4. The intelligent earthquake-resistant device for the shallow ancient building according to claim 2, wherein the tops of the first rubber seat (53) and the third rubber seat (73) are both in an arc-shaped concave arrangement, the bottoms of the second rubber seat (55) and the fourth rubber seat (75) are both in an arc-shaped convex arrangement, the top of the first rubber seat (53) is meshed with the bottom of the second rubber seat (55), and the top of the fourth rubber seat (75) is meshed with the bottom of the fourth rubber seat (75).

5. The intelligent earthquake-resistant device for the shallow ancient buildings according to claim 3, wherein the bottoms of the second base (54) and the fourth base (74) are respectively fixed with a limiting enclosure (12), the inner walls of the limiting enclosure (12) are respectively connected with the first mounting seat (52) and the second mounting seat (72) in a sliding manner, the upper surfaces of the first base (51) and the third base (71) are respectively fixed with a rubber ring (13), and the rubber ring (13) is matched with the limiting enclosure (12).

6. The intelligent earthquake-resistant device for shallow ancient buildings according to claim 1, wherein the outside of the foundation side beam (4) is poured with a retaining fence (14), and the outside of the frame (8) is connected with the inner wall of the retaining fence (14) in a sliding way.

7. The intelligent earthquake-resistant device for the shallow ancient architecture as claimed in claim 3, wherein the first rubber seat (53), the second rubber seat (55), the third rubber seat (73), the fourth rubber seat (75) and the rubber ring (13) are formed by inlaying and bonding a plurality of layers of rubber sheets and thin steel plates.

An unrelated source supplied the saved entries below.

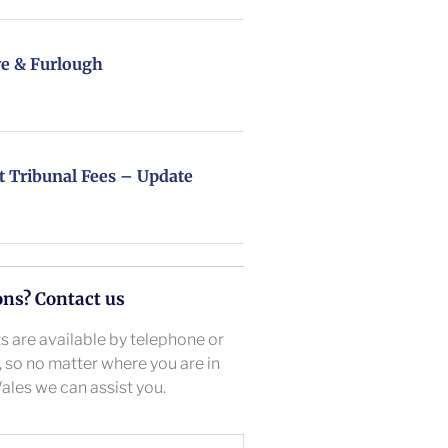
e & Furlough
Tribunal Fees – Update
ons? Contact us
 are available by telephone or
l, so no matter where you are in
ales we can assist you.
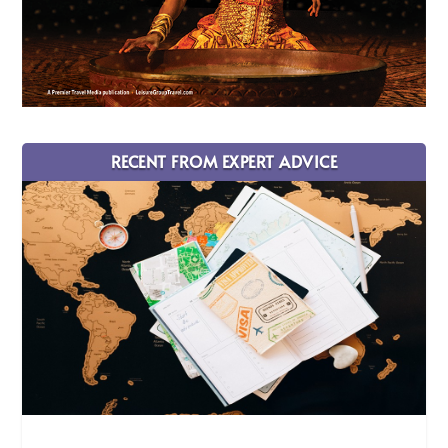
RECENT FROM EXPERT ADVICE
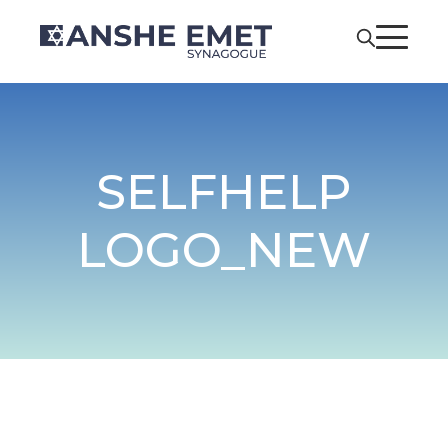
SELFHELP
LOGO_NEW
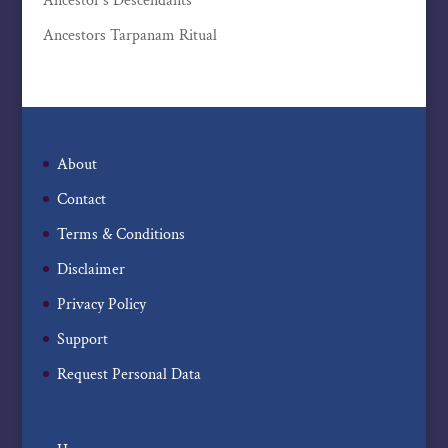
Ancestor’s Descendants
Ancestors Tarpanam Ritual
About
Contact
Terms & Conditions
Disclaimer
Privacy Policy
Support
Request Personal Data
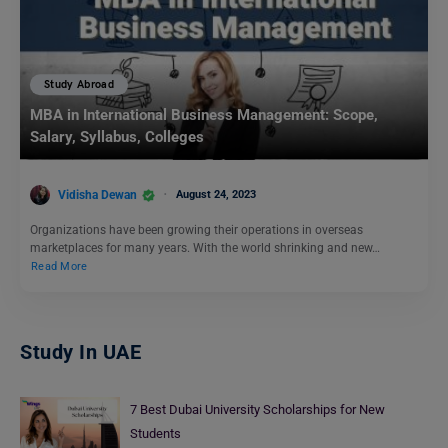
Study Abroad
MBA in International Business Management: Scope,
Salary, Syllabus, Colleges
Vidisha Dewan
August 24, 2023
Organizations have been growing their operations in overseas
marketplaces for many years. With the world shrinking and new…
Read More
Study In UAE
7 Best Dubai University Scholarships for New
Students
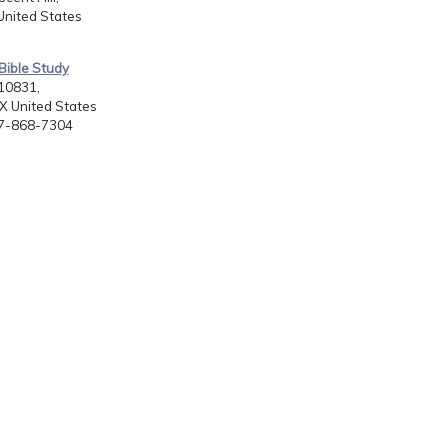
United States
Bible Study
10831,
X United States
17-868-7304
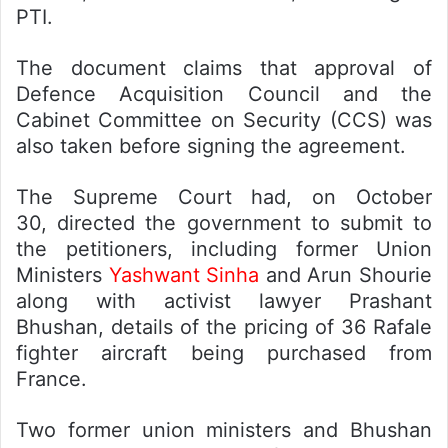
PTI.
The document claims that approval of
Defence Acquisition Council and the
Cabinet Committee on Security (CCS) was
also taken before signing the agreement.
The Supreme Court had, on October
30, directed the government to submit to
the petitioners, including former Union
Ministers
Yashwant Sinha
and Arun Shourie
along with activist lawyer Prashant
Bhushan, details of the pricing of 36 Rafale
fighter aircraft being purchased from
France.
Two former union ministers and Bhushan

8. The construction method of the intelligent anti-seismic device of the shallow-foundation ancient building is characterized by comprising the following steps:

1) the ancient building is built on the ground, when the ancient building foundation is additionally provided with a quakeproof function, the soil (1) around the foundation base (10) at the bottom of the ancient building body (11) is excavated, and the soil at the ground base part is not excavated;

2) driving a pile foundation (3) into the excavated foundation pit (2), pouring a foundation boundary beam (4) at the top of the pile foundation (3), wherein the foundation boundary beam (4) is positioned below the periphery of the foundation (10);

3) putting soil below the foundation (10) into the well lattice beam (9), and pouring a frame (8) outside the well lattice beam (9);

4) then, fixing the first shockproof mechanism (5) on the foundation boundary beam (4) at equal intervals, jacking the frame (8) by using a hydraulic cylinder (56) and a jacking block (57) on the first shockproof mechanism (5), and jacking the ancient building body (11) and the foundation (10);

5) people dig out soil at the bottom of the foundation (10) to form a foundation pit (2), and then pour a well-shaped foundation (6) inside the foundation pit (2);

6) then fixing the second shockproof mechanism (7) on the surface of the well-shaped foundation (6), and descending through a hydraulic cylinder (56) to enable the frame (8) to be pressed on the first shockproof mechanism (5) and the well lattice beam (9) to be pressed on the second shockproof mechanism (7) so as to play a role in shock absorption;

7) and pouring a retaining fence (14) outside the foundation boundary beam (4), and backfilling soil in the foundation pit (2).